Kadıköy'de yer alan Bulvar Çarşısı'nın en alt katı 10 yıldır farklı tiyatrolara ev sahipliği yaptı. Atıl bir bodrum kat iken tiyatroya dönüştürülen yerde şu an Feyman Kültür Merkezi (Feyk Sahne) çalışma yürütüyor.
“Çukurova Üniversitesi Devlet Konservatuarı'nda tiyatro okudum. Kartal'da özel tiyatrolarda yetiştim. Amatör tiyatro kültüründen geldiğim için de özerk bir sahne açma hayalim vardı.” diyen tiyatrocu Ercan Özdal, Feyk Sahne’nin öyküsünü şöyle anlatıyor: “Biz 5-6 arkadaş sıfır bütçe ile 2022 yılının Nisan ayı başında bu işe giriştik. Kiraladığımız zaman bakımsızdı, damı akıtıyordu, zemini çürümüştü. Her yer kötü durumdaydı. Eş, dost ve sanatsever insanların maddi ve manevi desteğiyle 7-8 ay süren tadilat işinden sonra mekanı işlenir hale getirdik.”
“ÇOK KELİMENİN PEŞİNE DÜŞTÜK”
Ercan Özdal, “Çok isim düşündük. Çok kelimenin peşine düştük. İçimize sinen bir şey bulamadık. Sponsorumuzun birkaç heceyi bir araya getirmesiyle Feyman ismini bulduk. Feyman da yaptığı işte ahlaki olgunlaşmayı hedeflemek anlamını taşıyor. Biz de ahlaken olgunlaşmayı ve olgunlaştırmayı hedefleyen bir tiyatro ekibi olarak bu kelimeyi sevdik. Asıl bizi cezbeden kısaltması oldu. Feyk ‘sahte’ demek. Tiyatro hakikati gösterme sanatıdır. Böyle ironik bir ismimiz var.” ifadelerini kullandı.

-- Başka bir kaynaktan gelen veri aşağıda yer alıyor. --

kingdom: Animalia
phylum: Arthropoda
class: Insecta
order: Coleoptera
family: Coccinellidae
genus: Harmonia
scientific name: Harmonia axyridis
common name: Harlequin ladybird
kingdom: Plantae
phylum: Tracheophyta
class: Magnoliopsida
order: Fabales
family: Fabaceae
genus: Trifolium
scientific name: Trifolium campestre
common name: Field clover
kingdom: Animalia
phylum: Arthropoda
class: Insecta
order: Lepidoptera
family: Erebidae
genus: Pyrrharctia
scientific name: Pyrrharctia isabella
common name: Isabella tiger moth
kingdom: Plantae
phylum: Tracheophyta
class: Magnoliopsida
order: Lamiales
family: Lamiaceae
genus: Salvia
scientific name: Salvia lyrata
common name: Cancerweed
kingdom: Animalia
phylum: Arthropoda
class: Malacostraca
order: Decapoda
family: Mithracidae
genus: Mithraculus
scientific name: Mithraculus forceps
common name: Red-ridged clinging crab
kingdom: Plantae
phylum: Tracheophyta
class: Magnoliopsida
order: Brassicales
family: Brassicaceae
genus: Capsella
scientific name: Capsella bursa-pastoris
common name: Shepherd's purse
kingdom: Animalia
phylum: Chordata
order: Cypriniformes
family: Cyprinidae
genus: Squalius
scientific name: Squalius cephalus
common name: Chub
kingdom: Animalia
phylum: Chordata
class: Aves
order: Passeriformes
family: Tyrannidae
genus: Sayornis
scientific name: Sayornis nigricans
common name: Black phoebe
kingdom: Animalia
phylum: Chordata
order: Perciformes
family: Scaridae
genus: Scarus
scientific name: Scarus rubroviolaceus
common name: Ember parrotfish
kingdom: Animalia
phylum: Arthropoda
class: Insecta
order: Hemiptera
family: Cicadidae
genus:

“KOLEKTİF BİLİNÇLE YOLA ÇIKTIK”
Hem yetişkin hem çocuk oyunları sahnelediklerini dile getiren Özdal, şöyle devam etti: “Misafir ekipleri de ağırlıyoruz. Şubat ayının 4'ünde ilk oyunumuzu oynadık. Sonra deprem nedeniyle ara verdik. Mart ayı başında yeniden başladık. Nisan yoğun geçiyor, mayıs da yoğun olacak. Delil Yetersizliği oyunumuz devam ediyor. Yeni oyunumuz da yolda. Çekirdek bir kadromuz var. Ama geniş bir ekibiz. Gönüllü olarak destekleyen çok kişi var. Kolektif bir bilinç ile başladık. Öyle de devam ediyoruz. ”
“SANAT İYİLEŞTİRİR”
Feyk Sahne'nin gönüllü destekçilerinden biri de çevre eylemlerinin Don Kişot'u olarak tanınan Osman Akkuş. Akkuş, Feyman Kültür Merkezi ile yollarının kesişmesini şöyle anlatıyor: “Bir yıldır lenf kanseri tedavisi görüyorum. Sosyalleşmek istediğim için de kafe gibi bir yer açmak istedim. Yer için de Bulvar Çarşısı'nın alt katına bakmaya gitmiştim. El arabasıyla çimento ve kum taşıyorlardı. Ne var diye sordum. Kültür merkezi açılıyor dediler. Devralmak için gittiğim yer kafamda bitti. Buranın bir hamala ve abiye ihtiyacı var dedim. O gün bugündür buradayım. 4 ay oldu. Kantine bakıyorum. Çocukların işlerine odaklanması için angarya olarak görülen yorucu işleri omuzluyorum. Kısacası yük alıyorum. Kemoterapi görüyorum. Son bulgular iyi çıktı. Burası bana da iyi geldi. Sanat iyileştirir diyorum.”